Thursday, March 09, 2006

Fisher island

Welcome to our new blog. We will try to offer an array of information that will impact Fisher Island's real estate market....Sales, Lease, trades, events, etc....

There has been much anticipation on island since the equity members control of the club as of January 1, 2006. The concept of the end users making club decisions for their benefit rather than the developer making club decisions solely on a business model is very exciting.

The Club has succeeded in a major issue that the develper has never resolved in overa decade. There was a small lot on the golf course (near #4 green & driving range) that until recently was owned by a non-resident from Miami.

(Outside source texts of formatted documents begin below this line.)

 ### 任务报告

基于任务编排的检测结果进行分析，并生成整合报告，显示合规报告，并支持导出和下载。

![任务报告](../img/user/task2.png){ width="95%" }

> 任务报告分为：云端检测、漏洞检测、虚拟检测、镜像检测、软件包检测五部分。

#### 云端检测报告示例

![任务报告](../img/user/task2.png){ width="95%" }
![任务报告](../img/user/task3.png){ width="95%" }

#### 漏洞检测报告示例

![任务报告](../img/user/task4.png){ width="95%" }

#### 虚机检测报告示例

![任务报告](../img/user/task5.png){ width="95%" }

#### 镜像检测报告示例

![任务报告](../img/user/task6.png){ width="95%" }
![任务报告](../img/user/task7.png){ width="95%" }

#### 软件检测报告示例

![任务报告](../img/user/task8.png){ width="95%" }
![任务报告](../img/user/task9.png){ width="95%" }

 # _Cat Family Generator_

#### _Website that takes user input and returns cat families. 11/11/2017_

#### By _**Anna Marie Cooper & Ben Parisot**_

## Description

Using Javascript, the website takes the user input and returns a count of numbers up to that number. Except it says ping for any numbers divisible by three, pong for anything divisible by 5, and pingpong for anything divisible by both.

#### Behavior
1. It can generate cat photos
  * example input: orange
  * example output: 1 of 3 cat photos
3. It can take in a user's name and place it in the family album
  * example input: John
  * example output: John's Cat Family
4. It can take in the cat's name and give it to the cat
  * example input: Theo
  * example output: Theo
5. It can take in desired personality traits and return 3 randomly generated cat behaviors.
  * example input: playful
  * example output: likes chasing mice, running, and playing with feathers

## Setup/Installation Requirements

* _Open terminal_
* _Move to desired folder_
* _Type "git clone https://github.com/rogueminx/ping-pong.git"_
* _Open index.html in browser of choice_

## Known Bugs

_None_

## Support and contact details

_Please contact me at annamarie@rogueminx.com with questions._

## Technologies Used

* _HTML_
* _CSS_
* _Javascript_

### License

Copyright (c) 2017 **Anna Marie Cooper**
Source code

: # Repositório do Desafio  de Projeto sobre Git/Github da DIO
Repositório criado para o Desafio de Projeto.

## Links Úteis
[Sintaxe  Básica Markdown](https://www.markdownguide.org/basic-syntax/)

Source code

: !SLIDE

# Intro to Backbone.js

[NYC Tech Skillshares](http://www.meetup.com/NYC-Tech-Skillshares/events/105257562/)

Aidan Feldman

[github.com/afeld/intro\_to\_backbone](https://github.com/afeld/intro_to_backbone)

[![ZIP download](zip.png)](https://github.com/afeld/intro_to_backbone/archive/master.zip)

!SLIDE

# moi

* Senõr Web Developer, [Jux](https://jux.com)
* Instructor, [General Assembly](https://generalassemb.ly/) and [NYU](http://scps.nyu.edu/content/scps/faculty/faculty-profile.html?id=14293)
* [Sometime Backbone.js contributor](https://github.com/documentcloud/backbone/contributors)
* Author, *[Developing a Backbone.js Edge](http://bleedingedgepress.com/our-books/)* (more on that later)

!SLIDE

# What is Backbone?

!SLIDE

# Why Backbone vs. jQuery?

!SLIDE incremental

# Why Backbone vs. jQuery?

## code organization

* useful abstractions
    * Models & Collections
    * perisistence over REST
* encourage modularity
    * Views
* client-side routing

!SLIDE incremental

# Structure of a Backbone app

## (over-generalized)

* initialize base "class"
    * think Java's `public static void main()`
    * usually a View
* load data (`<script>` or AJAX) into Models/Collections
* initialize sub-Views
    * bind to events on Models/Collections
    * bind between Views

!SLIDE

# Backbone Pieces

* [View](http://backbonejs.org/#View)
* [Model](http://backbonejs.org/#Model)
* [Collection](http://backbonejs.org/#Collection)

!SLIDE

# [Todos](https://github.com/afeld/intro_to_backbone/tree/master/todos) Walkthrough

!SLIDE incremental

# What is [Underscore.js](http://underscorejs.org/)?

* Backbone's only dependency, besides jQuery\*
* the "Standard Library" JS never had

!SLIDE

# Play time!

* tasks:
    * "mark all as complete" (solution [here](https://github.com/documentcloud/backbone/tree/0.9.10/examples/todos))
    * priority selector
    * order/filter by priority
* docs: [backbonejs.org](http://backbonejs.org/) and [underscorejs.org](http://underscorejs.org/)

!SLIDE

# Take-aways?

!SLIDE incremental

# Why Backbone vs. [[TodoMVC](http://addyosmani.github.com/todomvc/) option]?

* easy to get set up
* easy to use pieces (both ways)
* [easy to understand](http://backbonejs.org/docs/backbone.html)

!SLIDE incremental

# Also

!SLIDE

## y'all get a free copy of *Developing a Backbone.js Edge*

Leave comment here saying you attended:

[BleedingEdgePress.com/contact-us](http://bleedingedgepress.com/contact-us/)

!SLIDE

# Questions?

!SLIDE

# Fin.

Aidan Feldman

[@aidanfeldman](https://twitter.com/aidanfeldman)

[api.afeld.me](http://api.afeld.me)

How this was allowed in the original 1986 development is a mystery. Only on Fisher Island would the developer build the golf practice green on private property...

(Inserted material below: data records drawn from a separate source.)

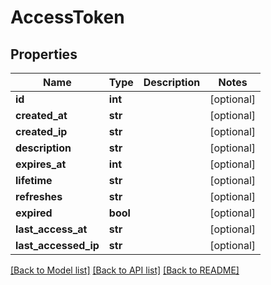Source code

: # AccessToken

## Properties
Name | Type | Description | Notes
------------ | ------------- | ------------- | -------------
**id** | **int** |  | [optional] 
**created_at** | **str** |  | [optional] 
**created_ip** | **str** |  | [optional] 
**description** | **str** |  | [optional] 
**expires_at** | **int** |  | [optional] 
**lifetime** | **str** |  | [optional] 
**refreshes** | **str** |  | [optional] 
**expired** | **bool** |  | [optional] 
**last_access_at** | **str** |  | [optional] 
**last_accessed_ip** | **str** |  | [optional] 

[[Back to Model list]](../README.md#documentation-for-models) [[Back to API list]](../README.md#documentation-for-api-endpoints) [[Back to README]](../README.md)


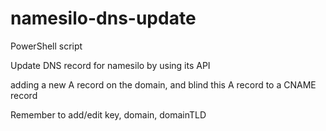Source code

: # namesilo-dns-update

PowerShell script

Update DNS record for namesilo by using its API

adding a new A record on the domain, and blind this A record to a CNAME record

Remember to add/edit key, domain, domainTLD
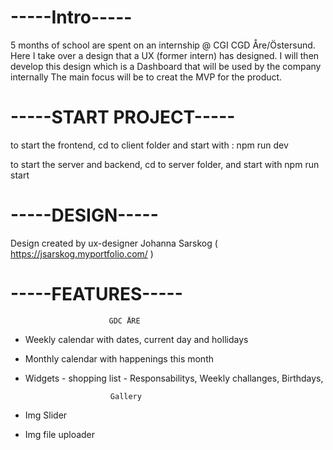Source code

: #                   -----Intro-----
5 months of school are spent on an internship @ CGI CGD Åre/Östersund. Here I take over a design that a UX (former intern) has designed.
I will then develop this design which is a Dashboard that will be used by the company internally
The main focus will be to creat the MVP for the product.

#                -----START PROJECT-----
to start the frontend, cd to client folder and start with : npm run dev

to start the server and backend, cd to server folder, and start with npm run start

#                   -----DESIGN-----
Design created by ux-designer Johanna Sarskog ( https://jsarskog.myportfolio.com/ )

#                -----FEATURES-----
                          GDC ÅRE

- Weekly calendar with dates, current day and hollidays
- Monthly calendar with happenings this month
- Widgets - shopping list - Responsabilitys, Weekly challanges, Birthdays,

                         Gallery

- Img Slider
- Img file uploader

Your Fisher Island Blogmaster, DonnieP

Miami Herald...3/8/06
Delia Eisenberg, 87, a retired beautician, owned a 7,500-square-foot lot on Fisher Island that her late husband bought for $3,500 in 1961, when the island was undeveloped. Hold onto it, he said. It will be valuable someday.
She heeded his advice, turning down offers to sell. Fisher Island became a fancy residential community for millionaires with a hotel, spa, tennis center, marina and championship golf course called The Links.
In the late 1990s, Delia discovered that part of The Links' fourth hole was on her property.
Eisenberg sued Fisher Island Club in Miami-Dade Circuit Court -- for trespass, civil theft and unjust enrichment. She demanded $1.5 million in damages.
Attorneys Jerry Katzen and Elizabeth Katzen say the club ignored her ownership rights. ''They used it for 13 years without offering to provide her with any compensation,'' says Jerry Katzen, who is Eisenberg's nephew. Real estate analyst Michael Y. Cannon, hired by Katzen, says Eisenberg's lot ended up underneath the fourth fairway and one of its sand traps.
The club argued for dismissal, saying Eisenberg ''sat by'' while ''valuable improvements'' were made on the lot. But Circuit Judge Robert Scola ruled the club ``has committed a trespass.''
The parties just settled -- for $1.2 million. The club got title to the lot.